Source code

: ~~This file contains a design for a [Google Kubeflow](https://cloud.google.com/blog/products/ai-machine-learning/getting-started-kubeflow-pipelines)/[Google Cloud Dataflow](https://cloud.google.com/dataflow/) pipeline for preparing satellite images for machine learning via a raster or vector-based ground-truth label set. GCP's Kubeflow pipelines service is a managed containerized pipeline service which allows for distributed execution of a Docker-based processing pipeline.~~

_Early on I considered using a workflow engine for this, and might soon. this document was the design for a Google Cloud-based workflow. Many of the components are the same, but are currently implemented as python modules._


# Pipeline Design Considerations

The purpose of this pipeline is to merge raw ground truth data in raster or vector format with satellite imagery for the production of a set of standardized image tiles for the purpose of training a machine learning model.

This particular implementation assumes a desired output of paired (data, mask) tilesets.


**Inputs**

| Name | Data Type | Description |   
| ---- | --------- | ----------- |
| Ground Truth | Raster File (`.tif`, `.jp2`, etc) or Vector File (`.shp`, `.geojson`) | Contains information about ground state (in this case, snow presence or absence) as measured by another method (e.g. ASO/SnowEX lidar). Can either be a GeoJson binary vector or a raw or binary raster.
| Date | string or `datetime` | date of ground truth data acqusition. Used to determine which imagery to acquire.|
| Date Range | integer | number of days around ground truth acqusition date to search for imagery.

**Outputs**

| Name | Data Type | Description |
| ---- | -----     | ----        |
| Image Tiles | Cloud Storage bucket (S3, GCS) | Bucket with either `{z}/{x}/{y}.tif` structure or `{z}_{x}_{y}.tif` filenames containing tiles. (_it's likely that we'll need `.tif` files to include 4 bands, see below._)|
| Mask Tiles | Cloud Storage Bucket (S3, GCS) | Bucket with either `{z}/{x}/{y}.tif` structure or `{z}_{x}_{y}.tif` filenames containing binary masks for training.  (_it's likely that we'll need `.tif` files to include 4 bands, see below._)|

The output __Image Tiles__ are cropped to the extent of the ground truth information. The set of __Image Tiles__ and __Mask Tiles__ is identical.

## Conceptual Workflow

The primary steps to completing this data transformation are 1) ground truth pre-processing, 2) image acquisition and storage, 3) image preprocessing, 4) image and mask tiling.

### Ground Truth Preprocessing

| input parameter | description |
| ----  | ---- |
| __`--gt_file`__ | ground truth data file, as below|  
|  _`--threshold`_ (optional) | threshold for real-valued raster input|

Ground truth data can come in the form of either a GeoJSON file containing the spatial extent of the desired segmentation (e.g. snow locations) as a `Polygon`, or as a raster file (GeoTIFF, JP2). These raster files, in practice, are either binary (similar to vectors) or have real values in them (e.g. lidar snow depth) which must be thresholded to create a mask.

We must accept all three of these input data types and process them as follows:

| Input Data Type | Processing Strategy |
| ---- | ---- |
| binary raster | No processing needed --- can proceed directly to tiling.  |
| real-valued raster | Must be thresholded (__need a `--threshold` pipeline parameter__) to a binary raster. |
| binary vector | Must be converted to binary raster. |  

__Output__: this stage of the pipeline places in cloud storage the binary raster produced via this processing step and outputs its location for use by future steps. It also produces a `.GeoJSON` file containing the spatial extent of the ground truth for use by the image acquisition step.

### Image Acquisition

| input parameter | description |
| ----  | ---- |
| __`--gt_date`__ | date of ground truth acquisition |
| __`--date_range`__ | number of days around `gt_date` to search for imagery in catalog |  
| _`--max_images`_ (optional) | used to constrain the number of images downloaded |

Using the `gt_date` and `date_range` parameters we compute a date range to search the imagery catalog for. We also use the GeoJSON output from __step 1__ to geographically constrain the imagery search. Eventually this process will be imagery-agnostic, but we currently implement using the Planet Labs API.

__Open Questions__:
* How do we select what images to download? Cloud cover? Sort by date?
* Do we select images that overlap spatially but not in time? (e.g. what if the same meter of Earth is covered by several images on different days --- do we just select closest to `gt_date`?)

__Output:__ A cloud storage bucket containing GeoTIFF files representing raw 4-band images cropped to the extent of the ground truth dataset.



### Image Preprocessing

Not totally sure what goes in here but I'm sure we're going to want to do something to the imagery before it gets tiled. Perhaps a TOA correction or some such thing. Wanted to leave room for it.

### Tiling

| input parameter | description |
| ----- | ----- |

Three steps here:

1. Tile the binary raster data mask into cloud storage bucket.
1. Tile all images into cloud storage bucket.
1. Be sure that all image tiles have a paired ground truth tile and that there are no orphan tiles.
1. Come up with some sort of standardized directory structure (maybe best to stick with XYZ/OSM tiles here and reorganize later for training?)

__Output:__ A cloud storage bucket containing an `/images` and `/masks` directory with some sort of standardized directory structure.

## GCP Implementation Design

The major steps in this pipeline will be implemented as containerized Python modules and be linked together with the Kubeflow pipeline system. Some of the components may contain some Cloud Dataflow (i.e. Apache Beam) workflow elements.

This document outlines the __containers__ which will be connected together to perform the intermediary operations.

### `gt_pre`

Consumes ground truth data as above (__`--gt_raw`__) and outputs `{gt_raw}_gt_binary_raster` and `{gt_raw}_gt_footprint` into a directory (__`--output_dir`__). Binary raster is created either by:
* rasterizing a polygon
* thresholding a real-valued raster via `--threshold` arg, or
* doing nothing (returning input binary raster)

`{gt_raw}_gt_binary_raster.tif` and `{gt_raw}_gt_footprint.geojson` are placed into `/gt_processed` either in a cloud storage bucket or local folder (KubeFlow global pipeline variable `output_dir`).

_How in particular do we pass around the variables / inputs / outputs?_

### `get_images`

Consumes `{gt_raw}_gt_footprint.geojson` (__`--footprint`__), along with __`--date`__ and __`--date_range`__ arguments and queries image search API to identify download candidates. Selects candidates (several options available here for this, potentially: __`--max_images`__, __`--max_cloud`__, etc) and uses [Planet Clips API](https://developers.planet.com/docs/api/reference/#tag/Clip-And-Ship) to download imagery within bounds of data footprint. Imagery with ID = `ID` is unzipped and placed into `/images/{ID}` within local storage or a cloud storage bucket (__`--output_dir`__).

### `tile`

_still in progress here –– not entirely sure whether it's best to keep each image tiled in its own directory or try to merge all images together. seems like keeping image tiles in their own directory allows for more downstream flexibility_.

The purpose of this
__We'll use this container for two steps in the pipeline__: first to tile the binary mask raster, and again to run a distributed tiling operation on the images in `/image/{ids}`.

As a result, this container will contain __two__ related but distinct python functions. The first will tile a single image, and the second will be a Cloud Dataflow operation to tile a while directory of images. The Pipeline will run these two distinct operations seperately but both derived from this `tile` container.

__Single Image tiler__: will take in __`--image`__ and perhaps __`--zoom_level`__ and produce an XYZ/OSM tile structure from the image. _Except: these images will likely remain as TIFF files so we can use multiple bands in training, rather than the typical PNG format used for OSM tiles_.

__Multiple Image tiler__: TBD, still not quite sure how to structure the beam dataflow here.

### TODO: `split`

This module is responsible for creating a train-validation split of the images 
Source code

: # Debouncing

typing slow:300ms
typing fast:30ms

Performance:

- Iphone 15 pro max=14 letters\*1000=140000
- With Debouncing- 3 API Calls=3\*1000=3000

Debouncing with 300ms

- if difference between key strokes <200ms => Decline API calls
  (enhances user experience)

[Exercise prompt]: Would you return all of the material exactly as written?

[Written response]:
Source code

: ~~This file contains a design for a [Google Kubeflow](https://cloud.google.com/blog/products/ai-machine-learning/getting-started-kubeflow-pipelines)/[Google Cloud Dataflow](https://cloud.google.com/dataflow/) pipeline for preparing satellite images for machine learning via a raster or vector-based ground-truth label set. GCP's Kubeflow pipelines service is a managed containerized pipeline service which allows for distributed execution of a Docker-based processing pipeline.~~

_Early on I considered using a workflow engine for this, and might soon. this document was the design for a Google Cloud-based workflow. Many of the components are the same, but are currently implemented as python modules._


# Pipeline Design Considerations

The purpose of this pipeline is to merge raw ground truth data in raster or vector format with satellite imagery for the production of a set of standardized image tiles for the purpose of training a machine learning model.

This particular implementation assumes a desired output of paired (data, mask) tilesets.


**Inputs**

| Name | Data Type | Description |   
| ---- | --------- | ----------- |
| Ground Truth | Raster File (`.tif`, `.jp2`, etc) or Vector File (`.shp`, `.geojson`) | Contains information about ground state (in this case, snow presence or absence) as measured by another method (e.g. ASO/SnowEX lidar). Can either be a GeoJson binary vector or a raw or binary raster.
| Date | string or `datetime` | date of ground truth data acqusition. Used to determine which imagery to acquire.|
| Date Range | integer | number of days around ground truth acqusition date to search for imagery.

**Outputs**

| Name | Data Type | Description |
| ---- | -----     | ----        |
| Image Tiles | Cloud Storage bucket (S3, GCS) | Bucket with either `{z}/{x}/{y}.tif` structure or `{z}_{x}_{y}.tif` filenames containing tiles. (_it's likely that we'll need `.tif` files to include 4 bands, see below._)|
| Mask Tiles | Cloud Storage Bucket (S3, GCS) | Bucket with either `{z}/{x}/{y}.tif` structure or `{z}_{x}_{y}.tif` filenames containing binary masks for training.  (_it's likely that we'll need `.tif` files to include 4 bands, see below._)|

The output __Image Tiles__ are cropped to the extent of the ground truth information. The set of __Image Tiles__ and __Mask Tiles__ is identical.

## Conceptual Workflow

The primary steps to completing this data transformation are 1) ground truth pre-processing, 2) image acquisition and storage, 3) image preprocessing, 4) image and mask tiling.

### Ground Truth Preprocessing

| input parameter | description |
| ----  | ---- |
| __`--gt_file`__ | ground truth data file, as below|  
|  _`--threshold`_ (optional) | threshold for real-valued raster input|

Ground truth data can come in the form of either a GeoJSON file containing the spatial extent of the desired segmentation (e.g. snow locations) as a `Polygon`, or as a raster file (GeoTIFF, JP2). These raster files, in practice, are either binary (similar to vectors) or have real values in them (e.g. lidar snow depth) which must be thresholded to create a mask.

We must accept all three of these input data types and process them as follows:

| Input Data Type | Processing Strategy |
| ---- | ---- |
| binary raster | No processing needed --- can proceed directly to tiling.  |
| real-valued raster | Must be thresholded (__need a `--threshold` pipeline parameter__) to a binary raster. |
| binary vector | Must be converted to binary raster. |  

__Output__: this stage of the pipeline places in cloud storage the binary raster produced via this processing step and outputs its location for use by future steps. It also produces a `.GeoJSON` file containing the spatial extent of the ground truth for use by the image acquisition step.

### Image Acquisition

| input parameter | description |
| ----  | ---- |
| __`--gt_date`__ | date of ground truth acquisition |
| __`--date_range`__ | number of days around `gt_date` to search for imagery in catalog |  
| _`--max_images`_ (optional) | used to constrain the number of images downloaded |

Using the `gt_date` and `date_range` parameters we compute a date range to search the imagery catalog for. We also use the GeoJSON output from __step 1__ to geographically constrain the imagery search. Eventually this process will be imagery-agnostic, but we currently implement using the Planet Labs API.

__Open Questions__:
* How do we select what images to download? Cloud cover? Sort by date?
* Do we select images that overlap spatially but not in time? (e.g. what if the same meter of Earth is covered by several images on different days --- do we just select closest to `gt_date`?)

__Output:__ A cloud storage bucket containing GeoTIFF files representing raw 4-band images cropped to the extent of the ground truth dataset.



### Image Preprocessing

Not totally sure what goes in here but I'm sure we're going to want to do something to the imagery before it gets tiled. Perhaps a TOA correction or some such thing. Wanted to leave room for it.

### Tiling

| input parameter | description |
| ----- | ----- |

Three steps here:

1. Tile the binary raster data mask into cloud storage bucket.
1. Tile all images into cloud storage bucket.
1. Be sure that all image tiles have a paired ground truth tile and that there are no orphan tiles.
1. Come up with some sort of standardized directory structure (maybe best to stick with XYZ/OSM tiles here and reorganize later for training?)

__Output:__ A cloud storage bucket containing an `/images` and `/masks` directory with some sort of standardized directory structure.

## GCP Implementation Design

The major steps in this pipeline will be implemented as containerized Python modules and be linked together with the Kubeflow pipeline system. Some of the components may contain some Cloud Dataflow (i.e. Apache Beam) workflow elements.

This document outlines the __containers__ which will be connected together to perform the intermediary operations.

### `gt_pre`

Consumes ground truth data as above (__`--gt_raw`__) and outputs `{gt_raw}_gt_binary_raster` and `{gt_raw}_gt_footprint` into a directory (__`--output_dir`__). Binary raster is created either by:
* rasterizing a polygon
* thresholding a real-valued raster via `--threshold` arg, or
* doing nothing (returning input binary raster)

`{gt_raw}_gt_binary_raster.tif` and `{gt_raw}_gt_footprint.geojson` are placed into `/gt_processed` either in a cloud storage bucket or local folder (KubeFlow global pipeline variable `output_dir`).

_How in particular do we pass around the variables / inputs / outputs?_

### `get_images`

Consumes `{gt_raw}_gt_footprint.geojson` (__`--footprint`__), along with __`--date`__ and __`--date_range`__ arguments and queries image search API to identify download candidates. Selects candidates (several options available here for this, potentially: __`--max_images`__, __`--max_cloud`__, etc) and uses [Planet Clips API](https://developers.planet.com/docs/api/reference/#tag/Clip-And-Ship) to download imagery within bounds of data footprint. Imagery with ID = `ID` is unzipped and placed into `/images/{ID}` within local storage or a cloud storage bucket (__`--output_dir`__).

### `tile`

_still in progress here –– not entirely sure whether it's best to keep each image tiled in its own directory or try to merge all images together. seems like keeping image tiles in their own directory allows for more downstream flexibility_.

The purpose of this
__We'll use this container for two steps in the pipeline__: first to tile the binary mask raster, and again to run a distributed tiling operation on the images in `/image/{ids}`.

As a result, this container will contain __two__ related but distinct python functions. The first will tile a single image, and the second will be a Cloud Dataflow operation to tile a while directory of images. The Pipeline will run these two distinct operations seperately but both derived from this `tile` container.

__Single Image tiler__: will take in __`--image`__ and perhaps __`--zoom_level`__ and produce an XYZ/OSM tile structure from the image. _Except: these images will likely remain as TIFF files so we can use multiple bands in training, rather than the typical PNG format used for OSM tiles_.

__Multiple Image tiler__: TBD, still not quite sure how to structure the beam dataflow here.

### TODO: `split`

This module is responsible for creating a train-validation split of the images 
Source code

: # Debouncing

typing slow:300ms
typing fast:30ms

Performance:

- Iphone 15 pro max=14 letters\*1000=140000
- With Debouncing- 3 API Calls=3\*1000=3000

Debouncing with 300ms

- if difference between key strokes <200ms => Decline API calls
  (enhances user experience)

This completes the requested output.